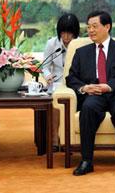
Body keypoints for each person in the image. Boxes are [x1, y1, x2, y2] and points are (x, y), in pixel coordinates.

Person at [66, 11, 115, 176]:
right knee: (88, 108)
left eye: (94, 26)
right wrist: (84, 88)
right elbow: (71, 77)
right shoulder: (81, 52)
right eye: (88, 27)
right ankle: (86, 161)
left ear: (107, 27)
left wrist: (109, 86)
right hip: (94, 94)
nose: (90, 30)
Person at [42, 13, 80, 151]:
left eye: (69, 33)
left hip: (75, 83)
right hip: (56, 83)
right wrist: (47, 76)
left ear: (75, 33)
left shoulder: (81, 44)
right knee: (55, 104)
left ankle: (69, 140)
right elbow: (45, 66)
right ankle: (54, 139)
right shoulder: (52, 43)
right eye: (63, 33)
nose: (66, 37)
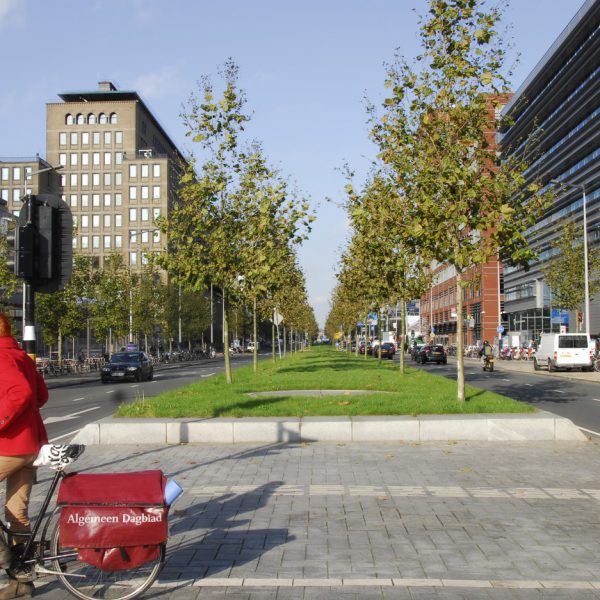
┄┄┄┄┄┄
* YOUR GOAL:
Produce a verbatim copy of the listing, leaving out all pictures.

* RESPONSE TO THIS EXERCISE:
Body keypoints for each person in the image. Boxes are [x1, y1, x2, y2] and points are (x, y), in pixel coordinates.

Person at [66, 11, 115, 176]:
right knee: (88, 108)
left eye: (94, 26)
right wrist: (84, 88)
right elbow: (71, 77)
right shoulder: (81, 52)
right eye: (88, 27)
right ankle: (86, 161)
left ear: (107, 27)
left wrist: (109, 86)
right hip: (94, 94)
nose: (90, 30)
Person at [42, 13, 80, 151]:
left eye: (69, 33)
left hip: (75, 83)
right hip: (56, 83)
right wrist: (47, 76)
left ear: (75, 33)
left shoulder: (81, 44)
right knee: (55, 104)
left ankle: (69, 140)
right elbow: (45, 66)
right ankle: (54, 139)
right shoulder: (52, 43)
right eye: (63, 33)
nose: (66, 37)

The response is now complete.